Mortgage acceleration example of one of many strategies Financial Relief Alliance can utilize to pay off your mortgage and all your debt saving 100's of thousands of dollars in interest payments and doing so in a fraction of the time it would normally take.
Still learning better late than never
Here's my situation and questions
I bought my house in 2002 30 year conventional mortgage at 6.75 interest
2003 I had a change in my finances I had to take out a home equity line of credit to consolidate some of my bills. My interest rate on the home equity line of credit I believe is 6.75 also.
I just recently paid off the home equity line of credit.
I have 14 years left on my 30-year mortgage
What is your suggestion?
1. Should I take that extra cash that is freed up from the equity line of credit and put it on the mortgage?
That extra cash should free me up about 3 maybe 4 extra payments on the mortgage per year.
How quick and how many years will that knock off of that 14-year balance
Or question 2.
Should I transfer over that balance from the mortgage to the equity line of credit?
If I'm understanding correctly the different types of Interest compounded and simple
Please explain interest more I'm still a little confused.
My goal is to free up extra money for home improvements
My yearly income is really sad somewhere around 21.000 give or take
I'm needing just a guesstimate around 40,000 for home improvements
Not sure how to achieve that or should I get out and start over???
Your suggestions please
JW Rhyne Jr. hi. i see you comment on a few videos I watched on paying off mortgage faster. how are you doing? any progress. I'm busy trying to find a ploc and also discover how I can use my credit cards to accelerate mortgage payoff if I can't get a ploc/heloc
Kevin Harrison - Kevin...Albert Einstein also called it the 8th wonder if the world...it's called compound interest and the banks use it well. These programs have been around for years. Australia has about 80% of home owners using this program.
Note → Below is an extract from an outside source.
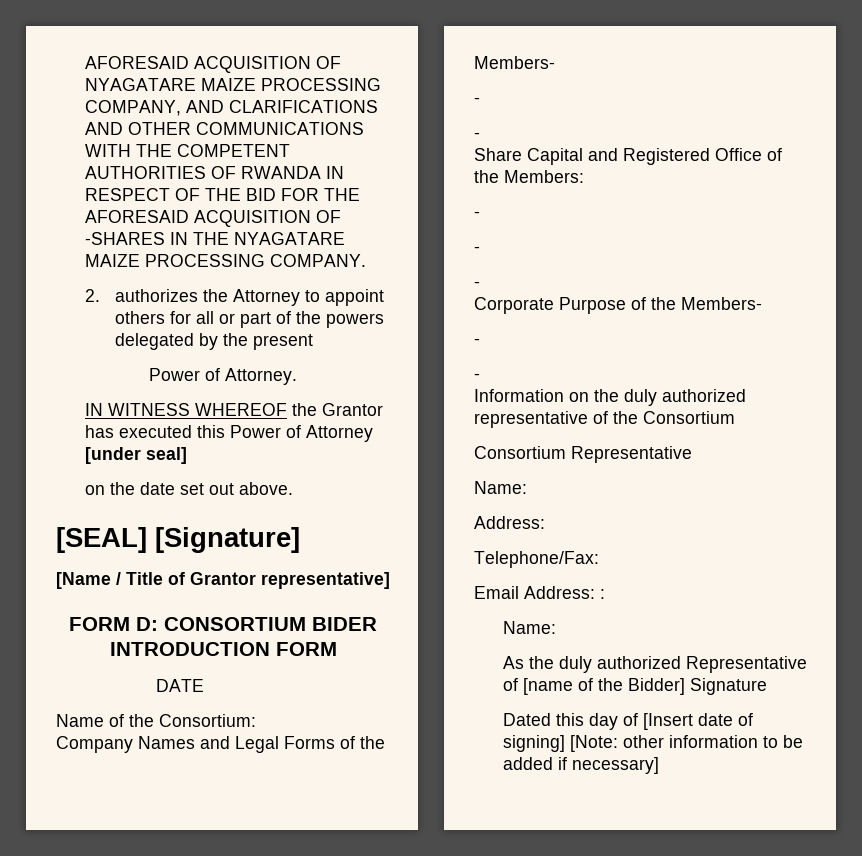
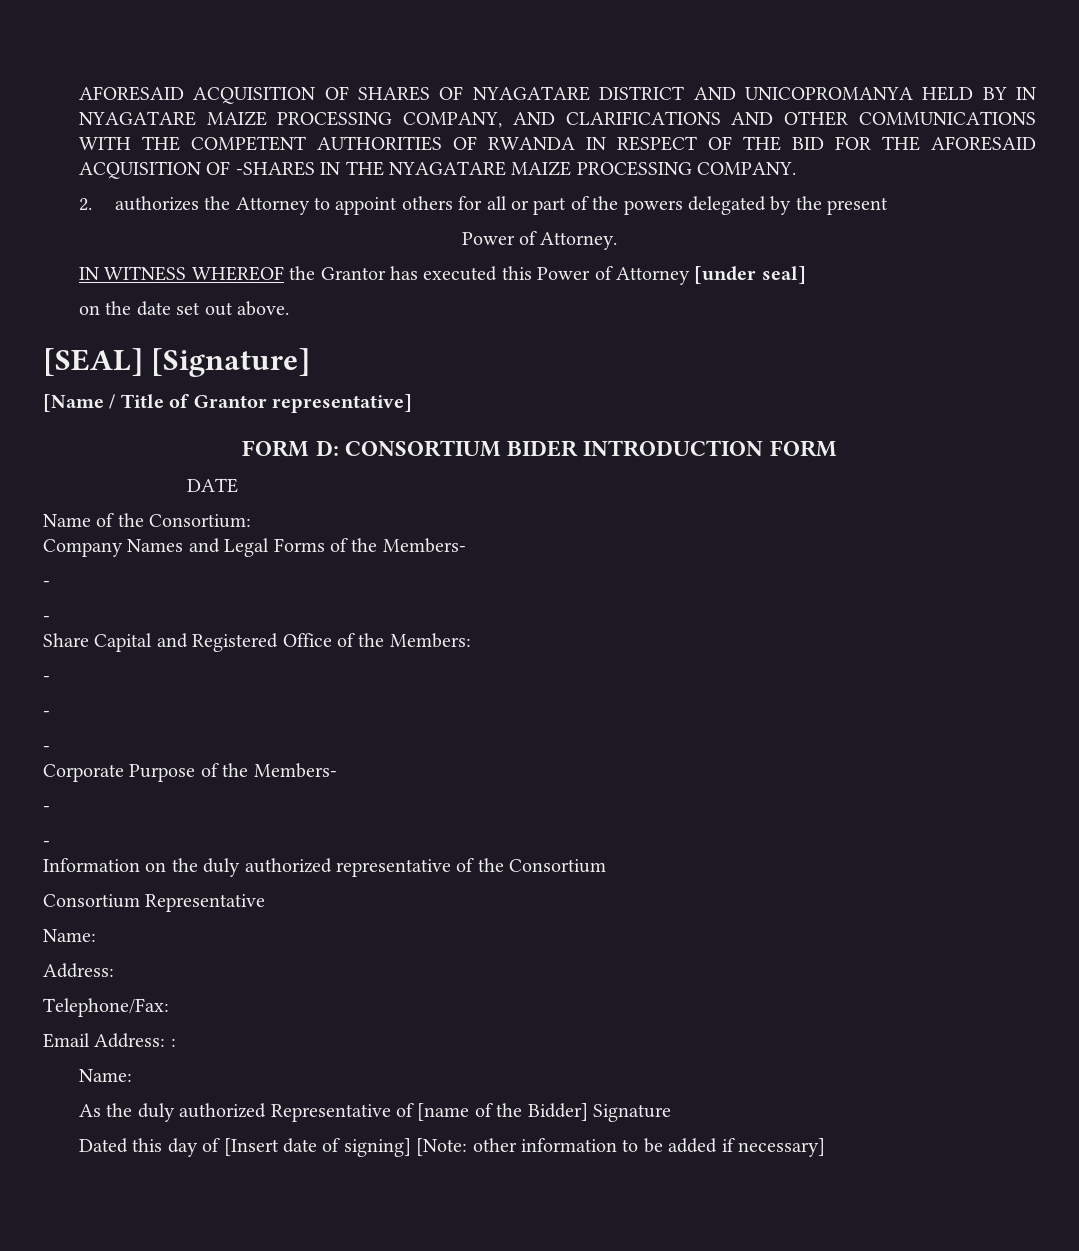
[85,56,342,73] AFORESAID ACQUISITION OF -> [78,86,1036,104] AFORESAID ACQUISITION OF SHARES OF NYAGATARE DISTRICT AND UNICOPROMANYA HELD BY IN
Simple interest huh? I guess that's why a 200,000 mortgage at 6%, you end up paying over 430,000 over 30 years...because it's "simple interest". Right...That's 116% in total interest by the way, not 6.
I am confused. How is a mortgage using compounding interest? From what I have read monthly mortgage interest is calculated by the interest rate divided by 12 and multiplied by the principle balance. Where is the compounding effect? It sounds like simple interest to me. Lets not lie to people.
The best way to pay off a mortgage is to simply make extra payments. Any additional cash flow you have at the end of each month, use that to add to you principle reduction. This will save you money and not put you at risk of constantly putting yourself in debt. Do the calculations for yourself.
If you cannot get a Home Equity Line of Credit you can also use a Secured CD Personal Line of Credit. You open a CD at your bank. They will use it as a secured account and give you a Personal Line of Credit, usually up to 95% of teh CD amount. Works exactly the same as a Home Equity Line.
I believe New York has Wells Fargo Banks. They carry two types of Lines of Credit. A Personal Line of Credit, which is hard to get.
But they also carry a Time Account (CD)/Savings Secured Line of Credit
Get a lower annual percentage rate by securing your line of credit with a Wells Fargo savings or Time Account (CD). This type of an account works just fine as its simple interest and can be used as an Offset Account:
Benefits of a Time Account (CD)/Savings Secured Line of Credit
Maintain and continue to earn interest on a savings or Time Account (CD) while meeting your borrowing needs
Line amounts from $5,000 to $250,000
Access a ready source of funds at a lower interest rate by providing approved collateral (such as a Wells Fargo CD) to secure your line of credit
Low annual fee of $25
He says you don't need a line of credit but his entire presentation involves a line of credit.
Maybe you don't need a line of credit to qualify for the service... O_o
You'll need to get one at some point. That's how this works.
I believe it does work but it is certainly something you can do on your own if you are disciplined.
He is saying you don't need a home equity line of credit (HELOC). You can use a personal line of credit (PLOC). Meaning you don't need equity in your home to execute the strategy. You can simply apply for a personal line of credit at any financial institution.